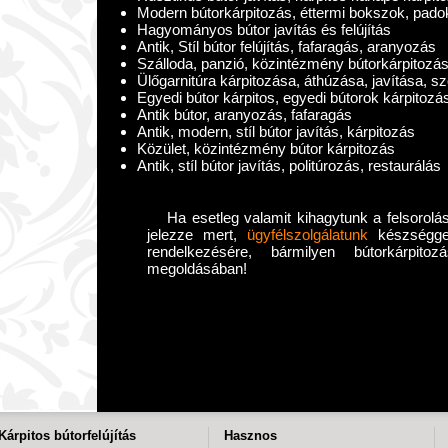
Modern bútorkárpitozás, éttermi bokszok, pado
Hagyományos bútor javítás és felújítás
Antik, Stíl bútor felújítás, fafaragás, aranyozás
Szálloda, panzió, közintézmény bútorkárpitozá
Ülőgarnitúra kárpitozása, áthúzása, javítása, s
Egyedi bútor kárpitos, egyedi bútorok kárpitozá
Antik bútor, aranyozás, fafaragás
Antik, modern, stíl bútor javítás, kárpitozás
Közület, közintézmény bútor kárpitozás
Antik, stíl bútor javítás, politúrozás, restaurálás
Ha esetleg valamit kihagytunk a felsorolás
jelezze mert,
ügyfélszolgálatunk
készséggel 
rendelkezésére, bármilyen bútorkárpito
megoldásában!
Kárpitos bútorfelújítás
Hasznos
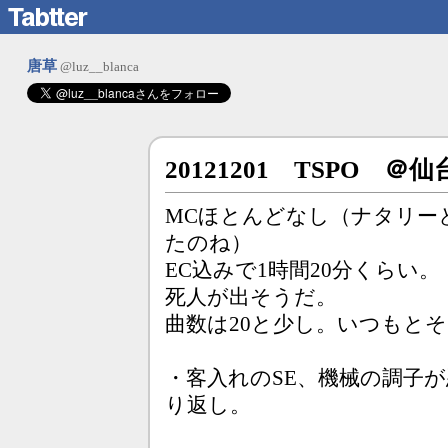
唐草
@luz__blanca
20121201 TSPO ＠仙
MCほとんどなし（ナタリー
たのね）
EC込みで1時間20分くらい
死人が出そうだ。
曲数は20と少し。いつもと
・客入れのSE、機械の調子
り返し。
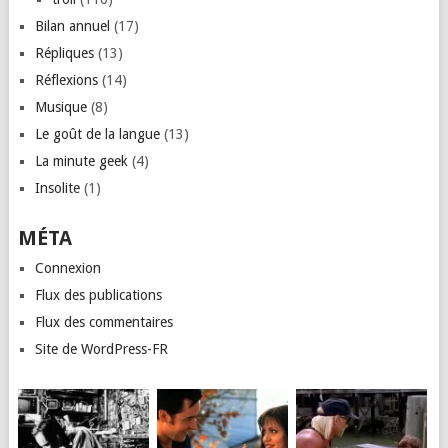
Bilan annuel
(17)
Répliques
(13)
Réflexions
(14)
Musique
(8)
Le goût de la langue
(13)
La minute geek
(4)
Insolite
(1)
MÉTA
Connexion
Flux des publications
Flux des commentaires
Site de WordPress-FR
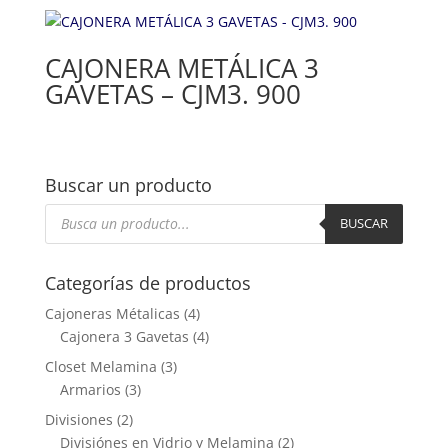
CAJONERA METÁLICA 3
GAVETAS – CJM3. 900
Buscar un producto
Búsqueda
de
BUSCAR
productos
Categorías de productos
Cajoneras Métalicas
(4)
Cajonera 3 Gavetas
(4)
Closet Melamina
(3)
Armarios
(3)
Divisiones
(2)
Divisiónes en Vidrio y Melamina
(2)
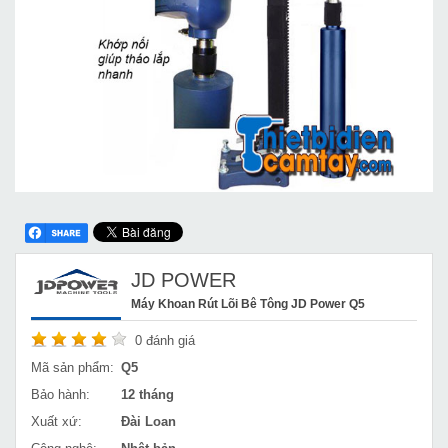
JD POWER
Máy Khoan Rút Lõi Bê Tông JD Power Q5
0
đánh giá
Mã sản phẩm:
Q5
Bảo hành:
12 tháng
Xuất xứ:
Đài Loan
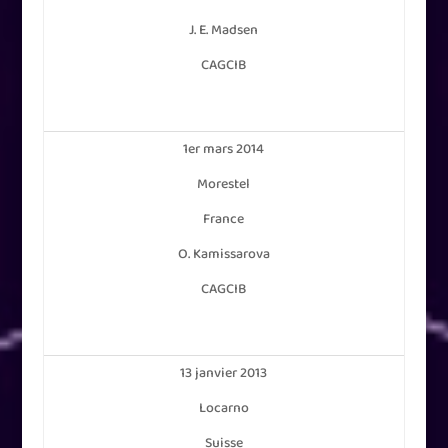
J. E. Madsen
CAGCIB
1er mars 2014
Morestel
France
O. Kamissarova
CAGCIB
13 janvier 2013
Locarno
Suisse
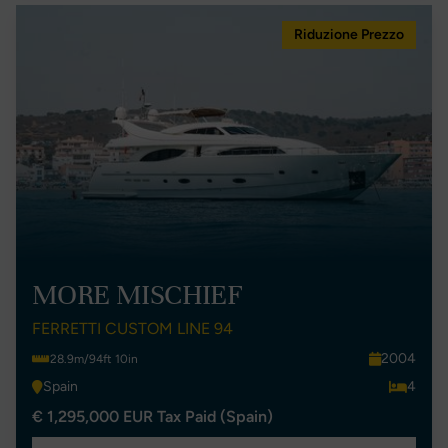
Riduzione Prezzo
MORE MISCHIEF
FERRETTI CUSTOM LINE 94
2004
28.9m/94ft 10in
Spain
4
€ 1,295,000 EUR Tax Paid (Spain)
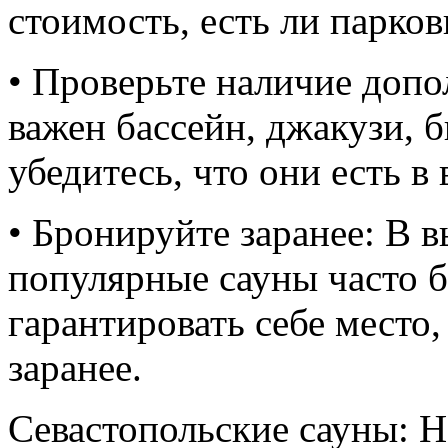
стоимость, есть ли парков
• Проверьте наличие допо
важен бассейн, джакузи, 
убедитесь, что они есть в
• Бронируйте заранее: В 
популярные сауны часто 
гарантировать себе место
заранее.
Севастопольские сауны: Н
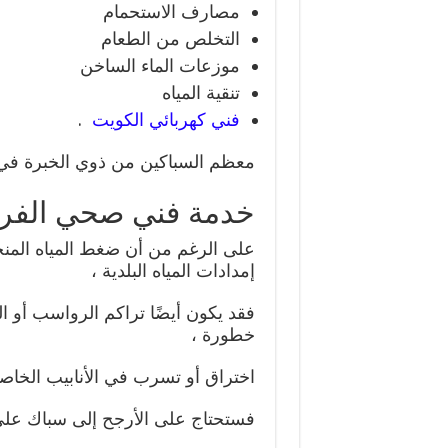
مصارف الاستحمام
التخلص من الطعام
موزعات الماء الساخن
تنقية المياه
فني كهربائي الكويت
.
معظم السباكين من ذوي الخبرة في 
خدمة فني صحي الفرو
على الرغم من أن ضغط المياه الم
إمدادات المياه البلدية ،
فقد يكون أيضًا تراكم الرواسب أو ا
خطورة ،
اختراق أو تسرب في الأنابيب الخاصة
فستحتاج على الأرجح إلى سباك على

- - - -

**WHAT THE EXERCISE ASKS:** Could you pull out the text read from each picture in the data above and reproduce it line for line, unchanged, with the pictures left out?

**WRITTEN SOLUTION:**
Modern bútorkárpitozás, éttermi bokszok, pado
Hagyományos bútor javítás és felújítás
Antik, Stíl bútor felújítás, fafaragás, aranyozás
Szálloda, panzió, közintézmény bútorkárpitozá
Ülőgarnitúra kárpitozása, áthúzása, javítása, s
Egyedi bútor kárpitos, egyedi bútorok kárpitozá
Antik bútor, aranyozás, fafaragás
Antik, modern, stíl bútor javítás, kárpitozás
Közület, közintézmény bútor kárpitozás
Antik, stíl bútor javítás, politúrozás, restaurálás
Ha esetleg valamit kihagytunk a felsorolás
jelezze mert,
ügyfélszolgálatunk
készséggel 
rendelkezésére, bármilyen bútorkárpito
megoldásában!
Kárpitos bútorfelújítás
Hasznos
唐草
@luz__blanca
20121201 TSPO ＠仙
MCほとんどなし（ナタリー
たのね）
EC込みで1時間20分くらい
死人が出そうだ。
曲数は20と少し。いつもと
・客入れのSE、機械の調子
り返し。
Bilan annuel
(17)
Répliques
(13)
Réflexions
(14)
Musique
(8)
Le goût de la langue
(13)
La minute geek
(4)
Insolite
(1)
MÉTA
Connexion
Flux des publications
Flux des commentaires
Site de WordPress-FR
CAJONERA METÁLICA 3
GAVETAS – CJM3. 900
Buscar un producto
Búsqueda
de
BUSCAR
productos
Categorías de productos
Cajoneras Métalicas
(4)
Cajonera 3 Gavetas
(4)
Closet Melamina
(3)
Armarios
(3)
Divisiones
(2)
Divisiónes en Vidrio y Melamina
(2)
JD POWER
Máy Khoan Rút Lõi Bê Tông JD Power Q5
0
đánh giá
Mã sản phẩm:
Q5
Bảo hành:
12 tháng
Xuất xứ:
Đài Loan
J. E. Madsen
CAGCIB
1er mars 2014
Morestel
France
O. Kamissarova
CAGCIB
13 janvier 2013
Locarno
Suisse
Riduzione Prezzo
MORE MISCHIEF
FERRETTI CUSTOM LINE 94
2004
28.9m/94ft 10in
Spain
4
€ 1,295,000 EUR Tax Paid (Spain)
стоимость, есть ли парков
• Проверьте наличие допо
важен бассейн, джакузи, 
убедитесь, что они есть в
• Бронируйте заранее: В 
популярные сауны часто 
гарантировать себе место
заранее.
Севастопольские сауны: Н
مصارف الاستحمام
التخلص من الطعام
موزعات الماء الساخن
تنقية المياه
فني كهربائي الكويت
.
معظم السباكين من ذوي الخبرة في 
خدمة فني صحي الفرو
على الرغم من أن ضغط المياه الم
إمدادات المياه البلدية ،
فقد يكون أيضًا تراكم الرواسب أو ا
خطورة ،
اختراق أو تسرب في الأنابيب الخاصة
فستحتاج على الأرجح إلى سباك على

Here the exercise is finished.